Xu, Zhihua Brookhaven National Laboratory, Upton, New York.
Wang, Hsing-Lin Los Alamos National Laboratory, Los Alamos, New Mexico.
Tsai, Hsinhan Los Alamos National Laboratory, Los Alamos, New Mexico.
- Structural properties
- Optical properties of polymer-only thin films with honeycomb-like structure
- Charge transfer in polymer-fullerene blended thin films with honeycomb-like structure
- Links to Primary Literature
- Additional Readings
Solar cells, or photovoltaics (PVs), have been developed as a promising technology for renewable energy.

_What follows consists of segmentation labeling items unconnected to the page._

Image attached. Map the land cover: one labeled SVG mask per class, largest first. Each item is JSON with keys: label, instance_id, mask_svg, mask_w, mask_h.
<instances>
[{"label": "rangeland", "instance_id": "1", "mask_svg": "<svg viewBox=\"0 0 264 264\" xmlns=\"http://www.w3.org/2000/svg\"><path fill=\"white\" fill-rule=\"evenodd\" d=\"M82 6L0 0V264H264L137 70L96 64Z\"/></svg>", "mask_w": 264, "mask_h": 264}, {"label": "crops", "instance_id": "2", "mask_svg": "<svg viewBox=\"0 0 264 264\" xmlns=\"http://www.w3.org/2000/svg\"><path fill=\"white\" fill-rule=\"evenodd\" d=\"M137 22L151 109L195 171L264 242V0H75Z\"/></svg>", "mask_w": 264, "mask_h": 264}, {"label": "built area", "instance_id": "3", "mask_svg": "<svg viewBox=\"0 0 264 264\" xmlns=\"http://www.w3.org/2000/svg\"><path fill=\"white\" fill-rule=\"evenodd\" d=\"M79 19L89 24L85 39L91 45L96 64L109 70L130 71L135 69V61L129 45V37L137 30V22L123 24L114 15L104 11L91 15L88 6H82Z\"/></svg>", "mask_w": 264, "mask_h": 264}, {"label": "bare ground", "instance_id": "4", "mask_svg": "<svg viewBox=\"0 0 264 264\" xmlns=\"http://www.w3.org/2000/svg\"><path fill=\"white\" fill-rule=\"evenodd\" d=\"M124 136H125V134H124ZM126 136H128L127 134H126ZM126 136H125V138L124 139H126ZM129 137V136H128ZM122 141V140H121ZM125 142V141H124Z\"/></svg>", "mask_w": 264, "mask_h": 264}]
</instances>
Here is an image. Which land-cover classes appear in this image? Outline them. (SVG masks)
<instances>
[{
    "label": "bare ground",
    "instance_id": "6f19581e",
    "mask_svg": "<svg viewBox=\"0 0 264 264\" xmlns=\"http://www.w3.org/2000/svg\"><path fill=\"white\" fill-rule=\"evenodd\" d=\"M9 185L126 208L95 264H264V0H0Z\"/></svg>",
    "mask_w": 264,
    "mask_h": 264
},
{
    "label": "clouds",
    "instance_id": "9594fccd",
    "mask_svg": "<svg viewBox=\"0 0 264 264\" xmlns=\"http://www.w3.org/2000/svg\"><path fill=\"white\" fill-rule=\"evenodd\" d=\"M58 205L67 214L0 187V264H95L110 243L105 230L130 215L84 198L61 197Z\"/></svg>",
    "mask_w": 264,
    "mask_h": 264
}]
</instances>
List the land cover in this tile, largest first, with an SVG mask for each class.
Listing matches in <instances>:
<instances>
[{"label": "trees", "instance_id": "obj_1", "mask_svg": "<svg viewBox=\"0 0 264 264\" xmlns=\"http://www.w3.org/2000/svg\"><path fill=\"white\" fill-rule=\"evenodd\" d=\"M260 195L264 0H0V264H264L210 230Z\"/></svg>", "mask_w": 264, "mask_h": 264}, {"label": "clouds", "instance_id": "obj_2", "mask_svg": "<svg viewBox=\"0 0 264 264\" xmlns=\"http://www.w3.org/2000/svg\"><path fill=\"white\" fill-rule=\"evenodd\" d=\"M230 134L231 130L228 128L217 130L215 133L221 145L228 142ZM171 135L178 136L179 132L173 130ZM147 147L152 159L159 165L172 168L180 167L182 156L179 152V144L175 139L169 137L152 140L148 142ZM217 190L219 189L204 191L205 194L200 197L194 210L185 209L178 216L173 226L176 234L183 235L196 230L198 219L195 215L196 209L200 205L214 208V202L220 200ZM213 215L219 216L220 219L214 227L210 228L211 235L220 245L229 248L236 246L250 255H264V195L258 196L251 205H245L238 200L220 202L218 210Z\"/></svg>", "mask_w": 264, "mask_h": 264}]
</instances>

Among solar cells, organic photovoltaic solar cells (OPVCs), or the technology to convert sunlight into electricity using thin films of organic semiconductors, such as conjugated polymers, have been under intense research over the past decades as potential cost-effective replacements for the more expensive but currently more efficient silicon-based devices. OPVCs provide several attractive features, including the use of cheap, lightweight plastic materials (conjugated polymers) with good solubility in common organic solvents, cost-effective processing methods (such as printing and dip- and spin-casting techniques), and mechanical flexibility. In polymer-based OPVCs, the conjugated polymer, usually an electron donating (p-type) semiconducting material, harvests the light to create an excited state known as exciton (an electron and a hole bound together). Excitons can be separated into electrical charges by using appropriate electrical fields, for example by the use of electrodes with different work functions, such as indium tin oxide (ITO) [with high work function] and aluminum (Al) or gold (Au) [low work function]. There are several known OPVC device architectures, including single-layer (conjugated polymer) OPVCs, double-layer OPVCs (electron donor-acceptor layers using polymer plus dye, p-type plus n-type conjugated polymers, or polymer plus fullerene combinations), multilayer PVs (alternations of donor and acceptor materials), or bulk heterojunction PVs (blended polymer-fullerene composites). The addition of electron-accepting materials [dyes, fullerenes (C60 and its derivatives) or n-type conjugated polymers] enhances exciton dissociation into separated charges, thus improving the power conversion efficiency of OPVCs. Bulk heterojunction OPVCs based on blends of conjugated polymers and fullerenes are technologically the most promising, with current reports claiming power conversion efficiencies as high as 8%.